We also better update our Input class to store a value too.

class Input(Proxy):
    def __init__(self, name, value):
        self.name = name
        self.value = value
    def __repr__(self):
        return 'Input(name='+repr(self.name)+', value='+repr(self.value)+')'

Now there are two key functions in the new version of Proxy. The first is Proxy.value which extracts the value from a Proxy object, or when passed a different object, uses that object as it is. The second key function is Proxy.op which applies an operator to the values of different proxy objects while recording a trace in the nodes field.

We need to update our make_ast_traceable function too. This function is a bit like Proxy.op. If passed any Proxy objects it extracts their values and performs the given function on them, while simultaneously recording the trace in the nodes field.

def make_ast_traceable(f):
    def g(*args):
        if any([isinstance(a, Proxy) for a in args]):
            return Proxy(f(*map(Proxy.value, args)), (f,) + tuple(args)) 
        else:
            return f(*args)
    return g

And let us replace pow again.

pow = __builtins__.pow
pow = make_ast_traceable(pow)

Now we can extract different traces of the function for different input values.

>>> f4(Input('x', 3))
Proxy(value=343, trace=
  (<built-in function pow>, Proxy(value=7, trace=
   (<built-in function add>, Input(name='x', value=3), 4)), 3))
>>> f4(Input('x', 11))
Proxy(value=12100, trace=
  (<built-in function pow>, Proxy(value=110, trace=
   (<built-in function mul>, Input(name='x', value=11), 10)), 2))

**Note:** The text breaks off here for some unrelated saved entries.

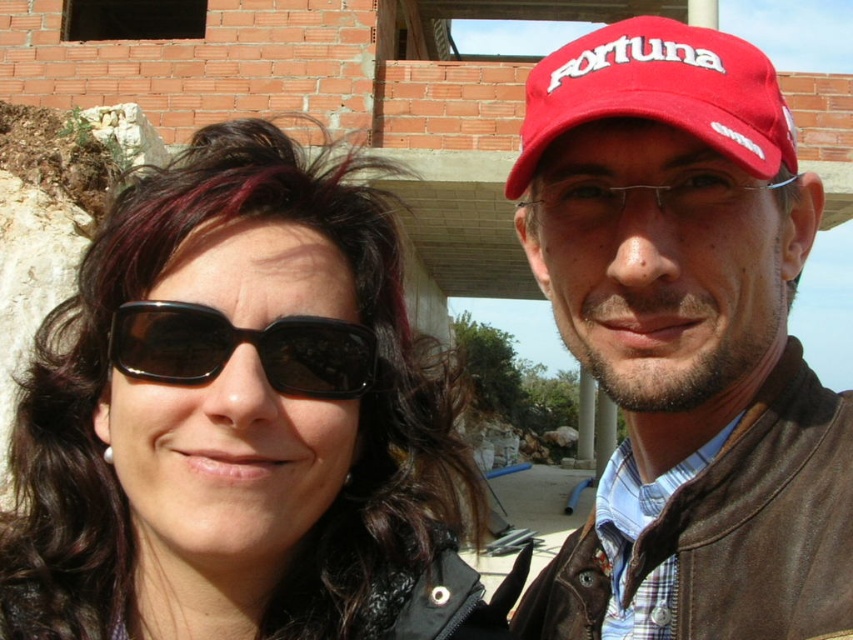
Can you confirm if red fabric cap at upper right is positioned above black reflective sunglasses at center?

Correct, red fabric cap at upper right is located above black reflective sunglasses at center.

Who is higher up, red fabric cap at upper right or black reflective sunglasses at center?

red fabric cap at upper right is above.

This screenshot has width=853, height=640. Find the location of `red fabric cap at upper right`. red fabric cap at upper right is located at coordinates (659, 92).

Locate an element on the screen. The width and height of the screenshot is (853, 640). matte leather jacket at right is located at coordinates (685, 340).

Can you confirm if matte leather jacket at right is taller than red fabric cap at upper right?

No, matte leather jacket at right is not taller than red fabric cap at upper right.

Measure the distance between matte leather jacket at right and camera.

The distance of matte leather jacket at right from camera is 8.69 meters.

This screenshot has height=640, width=853. I want to click on matte leather jacket at right, so click(x=685, y=340).

Image resolution: width=853 pixels, height=640 pixels. What do you see at coordinates (685, 340) in the screenshot? I see `matte leather jacket at right` at bounding box center [685, 340].

Which is more to the right, matte leather jacket at right or black reflective sunglasses at center?

matte leather jacket at right is more to the right.

You are a GUI agent. You are given a task and a screenshot of the screen. Output one action in this format:
    pyautogui.click(x=<x>, y=<y>)
    Task: Click on the matte leather jacket at right
    Image resolution: width=853 pixels, height=640 pixels.
    Given the screenshot: What is the action you would take?
    pyautogui.click(x=685, y=340)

As a side effect we also get all the intermediate values at the different stages of evaluation which is kind of cool. With some more simple changes this method can be extended to work with loops and all sorts of other structures too.

Even so, this method still has limitations. It can't properly record destructive operations and generally doesn't work for operations which don't flow through the whole program in some way. The fact you have to execute the method to extract the trace also might be a problem in some situations.

It might seem like the trace is a bit less useful than the AST but actually it still has many purposes. For example if we wished to calculate the gradient of a function we usually only need it at one particular point - so calculating the derivative for a single trace is perfectly fine.

This use case is exactly how I first came across this idea. It is used in the very cool library NumPy Autograd by Dougal Maclaurin, David Duvenaud, and Matthew Johnson to calculate automatic derivatives of NumPy code for use in numerical optimisation.

And it really works - you can use it to do machine learning in NumPy without ever touching Theano or any other heavyweight tools. The fact it can work with conditionals and loops actually puts it ahead of most straight laced alternatives for calculating automatic derivatives. In Theano and SymPy you have to input your expressions in special, limited forms.

For the full details of the method, including a long explanation of the strengths and limitations please check out the library's GitHub repo.

If you're interested in this idea I think it probably has other interesting applications too. For example it is no coincidence that the traces this method produces resemble the traces used in tracing JIT compilers. Perhaps this method could be used to create a simple JIT compiler in Python for numerical code? Anyhow - if you do come up with any other uses of this method I'd be really interested to hear.

That's about it - Happy Hacking!